I have put myself “out there” with all my heart twice before in my life. I’m undertaking this project (for now I refer to as #StoriesToTell2016) in a similar but very different way. Recently when describing what I’ve been working on now for about a year, someone whose advice I greatly appreciate told me to “get it all out of my head and onto paper,” so that’s what I’ve recently been working on completing.
My paternal grandmother (“Big Mama”) was an amazing quilt-maker. Back then she made them for her family and community out of necessity for warmth and protection but always with love. Every stitch to create the top layer, every walk to cotton fields to handpick the cotton, prepare and stretch it for nestling between her quilt tops and backs, and the tireless hours she spent quilting the layers together, was done with care and love. As she gifted her quilts to her children, and her children to their children, one day around 20 years ago I realized that I wanted to learn how to hand stitch quilts so that while my quilts may not be as beautiful as hers, I would in some way be able to carry on her craft and legacy. So I read, took classes and learned to quilt. I loved it! I have to admit, though, since I last completed a child’s quilt top a number of years ago, I haven’t sewn a stitch since then. “Life” got in the way and I forgot the pleasure I took in the quiet moments of stitching and reflecting.

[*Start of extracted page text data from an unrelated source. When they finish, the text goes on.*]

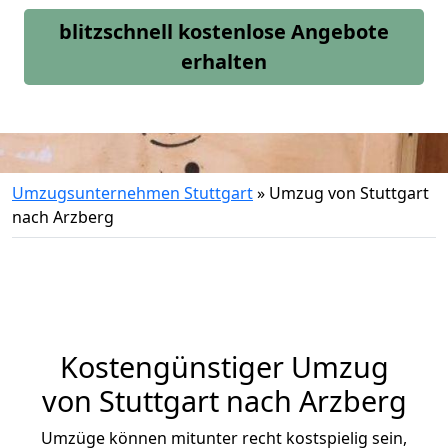
blitzschnell kostenlose Angebote
erhalten
Umzugsunternehmen Stuttgart
»
Umzug von Stuttgart
nach Arzberg
Kostengünstiger Umzug
von Stuttgart nach Arzberg
Umzüge können mitunter recht kostspielig sein,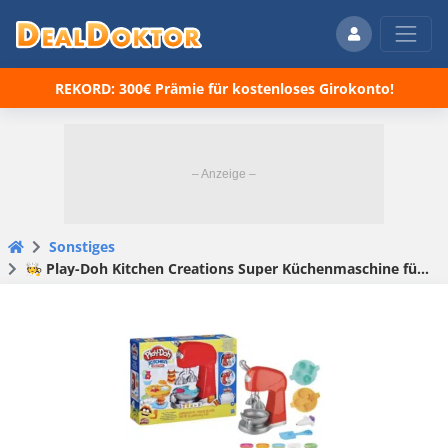
REKORD: 300€ Prämie für kostenloses Girokonto!
Sonstiges
🧑‍🍳 Play-Doh Kitchen Creations Super Küchenmaschine für nur 7,99€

Connecting with my past in another way, years ago I helped my Dad renovate his home house where he and his siblings were born and raised by Big Mama and Big Daddy. Now I’ll be the first to says I’m no lover of all things found at Home Depot, nor have I every been known to have a “green thumb” when it comes to planting or keeping plants alive, lol. However, something happened during this time I took on the many tasks helping my Dad on his home house. I found myself becoming emerged in the project, doing things I’d never done before and I must say doing a pretty darn good job at it! I did everything from wallpapering, laying border on the walls, painting the interior and exterior of the house, and planting, yes, planting! One quiet, breezy afternoon, after having painted the banister on the front porch, I was walking from the front to the back yard with my sketchbook, looking at what remained of Big Mama’s flowers and plants that she had maintained and still survived years after she’d passed away. I was sketching a layout of what flowers and plants I wanted to get from the nursery and plant and how I wanted to landscape the yard with them. I paused while looking at all the notes and sketches I’d made and wondered if I’d “bitten off more than I could chew.” I felt a breeze on my cheeks, heard the trees rustling and swaying, and I heard Big Mama’s voice softly call my name. In that moment I felt her give me her blessing, love and encouragement.

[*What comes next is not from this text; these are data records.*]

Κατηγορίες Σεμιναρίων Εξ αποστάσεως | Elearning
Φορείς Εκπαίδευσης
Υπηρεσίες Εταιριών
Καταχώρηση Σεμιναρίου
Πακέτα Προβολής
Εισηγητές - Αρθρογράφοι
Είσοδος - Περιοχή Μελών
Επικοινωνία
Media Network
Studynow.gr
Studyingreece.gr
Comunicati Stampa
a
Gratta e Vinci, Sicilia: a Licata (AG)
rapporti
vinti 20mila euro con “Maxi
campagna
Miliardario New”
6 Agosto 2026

As I’m working on my ancestral project and find myself passing my hands along the tops of some of her quilts that have been passed on to me. I can feel her presence. Especially when it comes to the pieces I have of what may well have been her last quilt project that she wasn’t able to finish. I’ve started where she left off and am working on stitching the pieces together and finishing the quilt. In a similar way to when I was following in her footsteps and planting flowers and plants that I know she like to plant throughout her yard, I feel her love and encouragement. As I start to bring the project together, I feel the love and encouragement of my ancestors – many who passed before I was even born but who I have priceless photos or have heard stories about.
I have a ways to go – I have many photographs passed through generations; I have notes from countless hours spent researching my ancestral history as far back as the 17th century; I have audio tapes of stories told to me by my Dad and uncle/godfather; antique pieces of my past that will be on display or part of installation or mixed media works of art. Gathering all this together and laying out how I see it in my head as an exhibit has been the enjoyable, fulfilling part. Now comes the real work – getting funding for art restoration and exhibit preparation, booking gallery or museum space, completing the layout of how I see everything flowing in the exhibit, and all the other details and steps that are involved in putting together an exhibit of this size.
I am committed that this will culminate in 2016. I’ve made this commitment to myself, my Dad and Uncles, to Big Mama, and to all my ancestors who came before me who are waiting for me to tell their stories through my photography, ancestral photos, antiques and other artwork.
In beginning this process of hand stitching and finishing the quilt my grandmother started, I know that with each stitch, with each touch of my fingers brushing over the pieces she lovingly and tirelessly stitched by hand, she’s passing along her love to me. She approves and that means everything to me. Finishing what she started means everything.